Por que, então, acionistas minoritários aceitam ser sócios de estatais? Preço. Normalmente essas empresas são negociadas a preços mais baixos em relação aos seus pares privados, preço descontado pelo custo dos cinco objetivos acima. O problema, como sempre, é avaliar corretamente esse desconto. Ontem, as ações de Petrobras chegaram a cair quase 10%, em um sinal de que os acionistas minoritários reavaliaram o peso que o primeiro objetivo acima tem na matriz de decisão da empresa.

Como todo estudante do 1o ano de administração sabe, quanto mais valorizadas as ações de uma empresa, mais barato é o seu custo de capital. Em outras palavras, a empresa precisa emitir menos ações para obter o mesmo capital, e consegue se alavancar mais com dívidas por um custo menor. Para uma estatal, no entanto, esta não é uma preocupação, dado que seu acionista majoritário, em tese, sempre pode capitalizar a empresa a custo zero, via captação de impostos.

Claro que essa é uma possibilidade apenas em tese. Sabemos que a capacidade financeira do Estado é limitada por condicionalidades políticas. Todos gostam de ter uma empresa que subsidie combustíveis, mas ninguém gosta de pensar que pode ter seus impostos aumentados para bancar essa política. O resultado é que o custo para bancar o objetivo 1 acima torna-se igual ao de emitir dívida, que é bem maior que zero.

Alguns dirão que o governo não precisa capitalizar a empresa, afinal a empresa dá lucro, trata-se apenas de moderar o lucro em uma situação excepcional. Esse raciocínio tem dois problemas. O primeiro é a definição de “situação excepcional”. Uma vez aberta a porta, fica sempre a possibilidade de alguém achar que estamos em uma “situação excepcional”. Os acionistas minoritários sabem disso. Aliás, a única “situação excepcional” no momento é a coincidência de um preço alto de petróleo com um ano eleitoral.

O segundo e principal problema tem a ver com o natural ciclo das commodities. Os preços das commodities têm exatamente esse tipo de comportamento: sobem e caem ao sabor dos ciclos econômicos e dos choques de oferta. O que está acontecendo hoje não difere de tantos outros momentos “excepcionais” da história. Se tem uma coisa da qual podemos estar certos é de que os preços das commodities atravessarão “situações excepcionais”, tanto na alta quanto na baixa. As empresas que exploram commodities precisam aproveitar os pontos altos do ciclo para juntar reservas e para pagar dividendos excepcionais aos seus acionistas, de modo a compensar os períodos de baixa, que sempre ocorrem. Caso haja um teto para o lucro, a empresa e os acionistas terão somente o ônus do ciclo negativo, deixando de ter o bônus do ciclo positivo.

Um exemplo caricato mas real dos efeitos desse tipo de política é a PDVSA, petrolífera do estado venezuelano. Ao ser usada exclusivamente para atingir os cinco objetivos listados acima, e sem que o governo venezuelano tivesse condições financeiras para capitalizar a empresa, temos hoje a triste situação de as maiores reservas petrolíferas do mundo permanecerem deitadas em berço esplêndido por falta de capacidade de investimento em exploração.

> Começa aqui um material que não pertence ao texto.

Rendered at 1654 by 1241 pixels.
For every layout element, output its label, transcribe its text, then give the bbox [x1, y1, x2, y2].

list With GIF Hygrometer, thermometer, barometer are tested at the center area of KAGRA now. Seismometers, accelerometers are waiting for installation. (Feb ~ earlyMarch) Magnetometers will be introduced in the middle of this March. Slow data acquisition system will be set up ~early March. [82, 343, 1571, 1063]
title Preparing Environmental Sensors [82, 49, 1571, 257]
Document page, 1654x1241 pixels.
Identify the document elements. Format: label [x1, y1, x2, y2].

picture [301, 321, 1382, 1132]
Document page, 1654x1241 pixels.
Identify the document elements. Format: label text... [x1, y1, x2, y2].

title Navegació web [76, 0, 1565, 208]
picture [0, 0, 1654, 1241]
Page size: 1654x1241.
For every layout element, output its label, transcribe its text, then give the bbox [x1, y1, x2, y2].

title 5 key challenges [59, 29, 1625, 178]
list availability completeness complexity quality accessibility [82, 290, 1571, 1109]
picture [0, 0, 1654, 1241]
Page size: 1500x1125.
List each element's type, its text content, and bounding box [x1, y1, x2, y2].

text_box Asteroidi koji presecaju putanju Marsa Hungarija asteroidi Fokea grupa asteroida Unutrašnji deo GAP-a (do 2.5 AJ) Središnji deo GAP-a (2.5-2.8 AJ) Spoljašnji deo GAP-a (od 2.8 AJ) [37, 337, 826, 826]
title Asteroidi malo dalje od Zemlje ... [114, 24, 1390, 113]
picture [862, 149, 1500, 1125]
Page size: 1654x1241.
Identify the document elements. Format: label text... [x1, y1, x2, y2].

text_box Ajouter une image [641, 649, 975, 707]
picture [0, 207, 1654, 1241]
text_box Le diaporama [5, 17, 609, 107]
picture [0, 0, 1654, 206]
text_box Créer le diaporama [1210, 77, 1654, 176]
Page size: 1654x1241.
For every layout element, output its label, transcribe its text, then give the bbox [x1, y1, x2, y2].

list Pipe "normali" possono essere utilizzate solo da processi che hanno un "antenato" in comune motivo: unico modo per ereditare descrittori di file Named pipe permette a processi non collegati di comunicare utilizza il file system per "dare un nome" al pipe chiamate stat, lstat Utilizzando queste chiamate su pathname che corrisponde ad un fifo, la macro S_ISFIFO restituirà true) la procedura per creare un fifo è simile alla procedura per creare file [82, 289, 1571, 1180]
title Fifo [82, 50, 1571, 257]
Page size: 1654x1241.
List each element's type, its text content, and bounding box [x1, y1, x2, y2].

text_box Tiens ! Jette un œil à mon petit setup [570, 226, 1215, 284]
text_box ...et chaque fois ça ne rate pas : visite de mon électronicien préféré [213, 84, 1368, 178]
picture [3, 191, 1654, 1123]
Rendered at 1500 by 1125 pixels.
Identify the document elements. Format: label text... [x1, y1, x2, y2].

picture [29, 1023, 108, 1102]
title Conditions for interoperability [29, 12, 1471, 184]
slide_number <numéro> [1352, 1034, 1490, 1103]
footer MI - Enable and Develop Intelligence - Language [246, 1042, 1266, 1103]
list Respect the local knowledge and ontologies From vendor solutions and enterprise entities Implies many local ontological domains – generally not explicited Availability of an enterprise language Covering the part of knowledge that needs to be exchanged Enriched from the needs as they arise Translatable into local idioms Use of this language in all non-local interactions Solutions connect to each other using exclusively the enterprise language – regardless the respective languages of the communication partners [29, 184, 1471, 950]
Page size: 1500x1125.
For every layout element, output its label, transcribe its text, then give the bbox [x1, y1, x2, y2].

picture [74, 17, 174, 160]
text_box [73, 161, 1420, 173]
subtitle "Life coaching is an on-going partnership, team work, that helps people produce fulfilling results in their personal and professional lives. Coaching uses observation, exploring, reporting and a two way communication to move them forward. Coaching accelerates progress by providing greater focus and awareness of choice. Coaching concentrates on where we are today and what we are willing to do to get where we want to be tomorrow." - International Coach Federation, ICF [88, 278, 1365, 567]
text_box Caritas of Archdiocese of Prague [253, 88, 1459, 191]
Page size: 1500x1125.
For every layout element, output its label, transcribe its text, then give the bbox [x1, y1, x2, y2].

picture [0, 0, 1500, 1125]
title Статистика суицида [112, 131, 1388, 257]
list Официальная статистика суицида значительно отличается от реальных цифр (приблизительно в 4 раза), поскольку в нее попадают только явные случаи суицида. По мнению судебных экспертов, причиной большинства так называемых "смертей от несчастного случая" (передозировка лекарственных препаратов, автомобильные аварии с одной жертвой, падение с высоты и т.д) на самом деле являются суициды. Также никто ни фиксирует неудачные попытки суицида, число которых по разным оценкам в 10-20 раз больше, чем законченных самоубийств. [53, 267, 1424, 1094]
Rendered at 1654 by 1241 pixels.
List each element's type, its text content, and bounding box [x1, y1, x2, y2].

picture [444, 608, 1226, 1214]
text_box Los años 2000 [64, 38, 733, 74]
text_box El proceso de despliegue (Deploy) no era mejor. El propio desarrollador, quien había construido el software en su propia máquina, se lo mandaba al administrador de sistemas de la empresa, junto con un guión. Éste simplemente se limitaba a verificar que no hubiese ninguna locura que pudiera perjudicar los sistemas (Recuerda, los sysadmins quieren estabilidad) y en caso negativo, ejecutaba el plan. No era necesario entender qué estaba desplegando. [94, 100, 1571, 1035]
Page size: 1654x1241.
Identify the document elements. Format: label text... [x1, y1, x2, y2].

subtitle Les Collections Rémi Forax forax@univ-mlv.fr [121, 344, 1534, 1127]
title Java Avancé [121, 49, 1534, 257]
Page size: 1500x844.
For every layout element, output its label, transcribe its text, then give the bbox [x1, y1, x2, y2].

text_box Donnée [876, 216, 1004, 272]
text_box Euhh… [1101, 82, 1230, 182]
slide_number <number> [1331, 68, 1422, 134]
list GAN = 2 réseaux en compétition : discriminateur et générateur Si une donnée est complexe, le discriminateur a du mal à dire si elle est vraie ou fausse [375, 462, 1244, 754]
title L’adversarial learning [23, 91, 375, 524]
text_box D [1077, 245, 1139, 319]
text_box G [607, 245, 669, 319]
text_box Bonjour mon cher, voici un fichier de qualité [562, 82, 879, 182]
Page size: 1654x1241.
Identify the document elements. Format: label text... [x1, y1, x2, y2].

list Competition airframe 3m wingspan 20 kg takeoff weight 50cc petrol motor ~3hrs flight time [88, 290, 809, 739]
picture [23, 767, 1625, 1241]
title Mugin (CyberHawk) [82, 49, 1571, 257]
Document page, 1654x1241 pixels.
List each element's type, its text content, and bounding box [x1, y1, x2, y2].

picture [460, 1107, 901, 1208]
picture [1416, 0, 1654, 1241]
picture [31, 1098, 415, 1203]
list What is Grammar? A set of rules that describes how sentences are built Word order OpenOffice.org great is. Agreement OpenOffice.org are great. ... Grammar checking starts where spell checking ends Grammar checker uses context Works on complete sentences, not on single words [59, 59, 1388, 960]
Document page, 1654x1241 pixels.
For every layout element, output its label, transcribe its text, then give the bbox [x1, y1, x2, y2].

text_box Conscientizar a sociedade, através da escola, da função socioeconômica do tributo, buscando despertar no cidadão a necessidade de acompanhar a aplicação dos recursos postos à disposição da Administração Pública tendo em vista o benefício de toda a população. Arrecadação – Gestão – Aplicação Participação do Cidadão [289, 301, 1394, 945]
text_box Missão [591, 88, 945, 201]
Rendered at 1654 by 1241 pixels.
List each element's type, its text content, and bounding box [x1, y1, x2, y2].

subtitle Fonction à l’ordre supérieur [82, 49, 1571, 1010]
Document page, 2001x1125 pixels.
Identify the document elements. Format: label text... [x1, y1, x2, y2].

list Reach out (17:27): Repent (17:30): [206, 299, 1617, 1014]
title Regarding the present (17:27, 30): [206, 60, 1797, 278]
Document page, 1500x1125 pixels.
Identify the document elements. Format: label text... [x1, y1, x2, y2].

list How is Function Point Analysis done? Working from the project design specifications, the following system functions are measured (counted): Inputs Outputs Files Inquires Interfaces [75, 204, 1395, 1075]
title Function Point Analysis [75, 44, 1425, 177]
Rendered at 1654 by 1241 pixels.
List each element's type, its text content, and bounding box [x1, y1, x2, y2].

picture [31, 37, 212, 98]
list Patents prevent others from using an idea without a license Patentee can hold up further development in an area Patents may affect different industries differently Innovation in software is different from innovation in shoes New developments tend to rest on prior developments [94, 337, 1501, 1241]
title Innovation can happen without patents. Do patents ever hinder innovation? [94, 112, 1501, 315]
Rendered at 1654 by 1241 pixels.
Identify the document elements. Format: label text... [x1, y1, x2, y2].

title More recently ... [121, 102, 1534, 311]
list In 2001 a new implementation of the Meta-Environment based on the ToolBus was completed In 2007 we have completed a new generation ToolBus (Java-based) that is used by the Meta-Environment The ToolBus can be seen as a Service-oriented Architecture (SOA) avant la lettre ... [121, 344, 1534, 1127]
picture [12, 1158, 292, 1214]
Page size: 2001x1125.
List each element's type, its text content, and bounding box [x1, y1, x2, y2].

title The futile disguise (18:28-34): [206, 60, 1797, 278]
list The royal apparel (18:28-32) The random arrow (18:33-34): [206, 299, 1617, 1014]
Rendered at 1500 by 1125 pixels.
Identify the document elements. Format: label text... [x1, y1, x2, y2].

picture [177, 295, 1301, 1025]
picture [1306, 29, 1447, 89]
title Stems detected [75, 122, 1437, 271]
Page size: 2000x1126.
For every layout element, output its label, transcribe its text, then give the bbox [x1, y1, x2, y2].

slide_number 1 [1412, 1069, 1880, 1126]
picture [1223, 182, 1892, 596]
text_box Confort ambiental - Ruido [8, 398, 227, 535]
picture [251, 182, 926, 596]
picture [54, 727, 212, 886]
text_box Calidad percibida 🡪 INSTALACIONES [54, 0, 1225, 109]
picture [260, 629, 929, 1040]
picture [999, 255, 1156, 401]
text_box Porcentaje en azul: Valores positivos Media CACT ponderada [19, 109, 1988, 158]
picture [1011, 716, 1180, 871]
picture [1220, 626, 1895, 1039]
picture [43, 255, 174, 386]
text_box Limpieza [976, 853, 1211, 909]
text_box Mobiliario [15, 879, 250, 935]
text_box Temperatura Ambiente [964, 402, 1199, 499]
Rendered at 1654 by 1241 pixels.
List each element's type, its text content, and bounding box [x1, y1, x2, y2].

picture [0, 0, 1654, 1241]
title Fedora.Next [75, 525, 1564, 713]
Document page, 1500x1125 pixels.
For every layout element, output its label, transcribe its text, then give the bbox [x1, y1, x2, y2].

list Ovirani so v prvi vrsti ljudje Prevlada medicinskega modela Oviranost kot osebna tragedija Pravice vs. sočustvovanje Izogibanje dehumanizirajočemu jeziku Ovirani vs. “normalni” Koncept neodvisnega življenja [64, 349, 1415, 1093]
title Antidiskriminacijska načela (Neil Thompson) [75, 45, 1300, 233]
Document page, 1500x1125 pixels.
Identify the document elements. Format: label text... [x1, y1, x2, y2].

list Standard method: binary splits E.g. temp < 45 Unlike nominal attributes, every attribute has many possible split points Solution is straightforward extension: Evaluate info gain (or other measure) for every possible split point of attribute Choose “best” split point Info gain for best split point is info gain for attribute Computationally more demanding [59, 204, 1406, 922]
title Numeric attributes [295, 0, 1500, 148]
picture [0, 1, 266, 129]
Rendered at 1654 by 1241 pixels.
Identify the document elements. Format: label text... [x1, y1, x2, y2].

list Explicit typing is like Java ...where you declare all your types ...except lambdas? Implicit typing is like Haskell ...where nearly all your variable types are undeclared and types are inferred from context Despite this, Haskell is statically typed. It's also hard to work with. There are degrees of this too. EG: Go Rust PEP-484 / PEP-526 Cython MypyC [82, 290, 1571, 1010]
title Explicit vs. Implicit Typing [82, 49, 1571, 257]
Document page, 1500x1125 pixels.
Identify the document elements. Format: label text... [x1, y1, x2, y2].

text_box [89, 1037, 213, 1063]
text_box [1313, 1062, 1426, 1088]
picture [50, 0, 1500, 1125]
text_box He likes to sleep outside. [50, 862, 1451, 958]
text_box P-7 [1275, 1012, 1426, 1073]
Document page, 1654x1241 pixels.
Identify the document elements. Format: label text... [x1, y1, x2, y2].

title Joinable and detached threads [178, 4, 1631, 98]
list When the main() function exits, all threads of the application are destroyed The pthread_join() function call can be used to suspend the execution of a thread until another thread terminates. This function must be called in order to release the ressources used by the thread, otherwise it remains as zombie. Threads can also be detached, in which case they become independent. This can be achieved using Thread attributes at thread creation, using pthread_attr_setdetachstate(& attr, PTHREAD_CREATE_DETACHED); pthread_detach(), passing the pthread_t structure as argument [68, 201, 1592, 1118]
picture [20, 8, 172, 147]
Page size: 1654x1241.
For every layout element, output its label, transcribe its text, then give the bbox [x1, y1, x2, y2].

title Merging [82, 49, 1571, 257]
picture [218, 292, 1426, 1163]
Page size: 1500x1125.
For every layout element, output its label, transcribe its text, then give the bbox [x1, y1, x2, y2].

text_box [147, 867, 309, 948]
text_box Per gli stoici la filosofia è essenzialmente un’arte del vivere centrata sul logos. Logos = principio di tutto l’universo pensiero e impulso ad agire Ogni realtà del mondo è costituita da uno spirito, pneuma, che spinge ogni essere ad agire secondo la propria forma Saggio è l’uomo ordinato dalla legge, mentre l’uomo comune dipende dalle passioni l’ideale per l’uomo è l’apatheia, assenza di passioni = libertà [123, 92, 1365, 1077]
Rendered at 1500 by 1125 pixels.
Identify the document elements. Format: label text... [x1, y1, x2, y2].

É verdade que o preço alto dos combustíveis é um problema no mundo inteiro. Mas, para amenizar o problema, vemos países cortando impostos sobre combustíveis ou subsidiando-os com verbas orçamentárias, e não usando o balanço de uma estatal, ainda mais com sócios privados!

Voltando ao artigo 173 da Constituição e aos cinco motivos para a existência de uma estatal listados acima, entre os quais não se inclui “dar lucro”. A meu ver, a existência de uma estatal somente se justifica pelo fato de dar prejuízo. Esse prejuízo é a tradução financeira do atendimento de objetivos que, por construção, não são lucrativos para a iniciativa privada. Neste caso, o orçamento da estatal é usado como uma espécie de extensão do orçamento público para a implementação de políticas para o bem comum. Eu particularmente não gosto desse arranjo, pois tende a esconder o real custo das políticas públicas, mas, pelo menos, o uso da estatal está de acordo com os objetivos que justificam sua existência.